● **Task A**
Which organizations does the passage on marketing to teens under privacy laws name? List all of them.
● **Task B**
In the passage on marketing to teens under privacy laws, what is Nur-ul-Haq's job at Paramount?
● **Task C**
Carry on the passage on marketing to teens under privacy laws, starting after its final sentence.

Allison Fitzpatrick, a Davis+Gilbert lawyer who specializes in online marketing, concurred. “My clients are more inclined to treat all teens as under 18 and not distinguish between 13, 14 [and] 15,” she said. “It's just too much of an effort -- too many resources go into it -- and it's just not worth the risk right now, particularly with all these laws. So they treat … all teens under 18 the same.”

Nur-ul-Haq, kids’ privacy and online safety officer for Paramount, also agreed. “How much value is there in being able to target these particular audiences, versus what the risk is? And if you're looking at some of the fines that the FTC has imposed for getting it wrong, they're pretty significant.” Balancing one’s “risk tolerance, taking a position where you're not going to collect or target under-18 audiences just makes a whole lot of sense.”

Besides, “having to build out all these tools and functionalities in your products to be able to address some of these concerns that are raised by the regulators and these requirements under the laws” is “a lot of work and a lot of labor,” said Haq. “Unless your business is really focused on that target audience in particular, it doesn't necessarily add a lot of value to your product for over-18s, where those … functionalities may not necessarily be necessary or even wanted.”

● **Dataset extract**
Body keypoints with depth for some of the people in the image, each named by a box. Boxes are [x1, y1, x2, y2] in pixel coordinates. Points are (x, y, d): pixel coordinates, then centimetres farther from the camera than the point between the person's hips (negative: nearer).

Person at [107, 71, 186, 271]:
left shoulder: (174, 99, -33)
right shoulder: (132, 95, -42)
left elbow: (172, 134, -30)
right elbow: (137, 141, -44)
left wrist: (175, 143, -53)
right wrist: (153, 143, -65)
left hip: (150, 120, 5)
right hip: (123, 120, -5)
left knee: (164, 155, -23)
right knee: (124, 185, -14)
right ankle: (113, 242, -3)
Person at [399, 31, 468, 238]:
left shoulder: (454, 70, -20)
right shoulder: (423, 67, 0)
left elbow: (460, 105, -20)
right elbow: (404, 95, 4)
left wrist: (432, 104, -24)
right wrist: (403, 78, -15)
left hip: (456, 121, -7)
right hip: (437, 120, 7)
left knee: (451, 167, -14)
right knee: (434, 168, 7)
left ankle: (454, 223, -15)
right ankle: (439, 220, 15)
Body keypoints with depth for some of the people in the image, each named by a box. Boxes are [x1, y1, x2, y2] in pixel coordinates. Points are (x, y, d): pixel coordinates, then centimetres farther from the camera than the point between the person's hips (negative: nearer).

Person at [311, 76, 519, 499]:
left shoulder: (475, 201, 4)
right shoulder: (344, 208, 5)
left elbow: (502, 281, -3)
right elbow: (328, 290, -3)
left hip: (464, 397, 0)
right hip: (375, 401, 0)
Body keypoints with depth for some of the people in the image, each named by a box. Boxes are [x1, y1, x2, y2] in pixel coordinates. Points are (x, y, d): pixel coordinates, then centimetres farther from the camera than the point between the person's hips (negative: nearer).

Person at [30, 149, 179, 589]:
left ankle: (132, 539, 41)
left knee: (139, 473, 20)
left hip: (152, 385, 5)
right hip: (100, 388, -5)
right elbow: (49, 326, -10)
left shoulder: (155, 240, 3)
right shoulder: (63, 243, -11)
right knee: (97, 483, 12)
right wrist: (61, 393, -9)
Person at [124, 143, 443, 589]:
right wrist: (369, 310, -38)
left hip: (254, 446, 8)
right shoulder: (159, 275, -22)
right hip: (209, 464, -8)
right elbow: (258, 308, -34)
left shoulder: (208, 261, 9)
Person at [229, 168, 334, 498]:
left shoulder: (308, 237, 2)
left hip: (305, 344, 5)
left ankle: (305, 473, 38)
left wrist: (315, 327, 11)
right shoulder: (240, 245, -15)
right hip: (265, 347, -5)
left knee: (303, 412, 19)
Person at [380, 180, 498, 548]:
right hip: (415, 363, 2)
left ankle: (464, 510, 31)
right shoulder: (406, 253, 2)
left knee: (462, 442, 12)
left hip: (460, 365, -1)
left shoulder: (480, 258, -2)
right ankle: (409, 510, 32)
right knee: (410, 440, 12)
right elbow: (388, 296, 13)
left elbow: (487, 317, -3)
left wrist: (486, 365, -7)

● **Answer A**
Davis+Gilbert, Paramount, the FTC

● **Answer B**
Kids' privacy and online safety officer.

● **Answer C**
“Aim for the strictest,” agreed TransUnion Assistant General Counsel Pat Thompson. “Keep it simple, because [companies] all have so many other regulatory things they're trying to satisfy.”

Meanwhile, it seems increasingly unlikely that one U.S. law will replace the current patchwork of state laws, said Kibel. “We all sit here and hope and pray for a national privacy law to solve all of our problems,” but the rising issue of children's online safety could make passing one even harder.

The “two big stumbling blocks” for Congress passing a consumer privacy law used to be deciding whether it should preempt state privacy laws and if it should contain a private right of action, said Kibel. “I think this issue -- minors -- now creates a third stumbling block, because if there was going to be a proposed federal law [that] treats minors as anyone under 16, the states that go to 18 are going to be very upset about it.”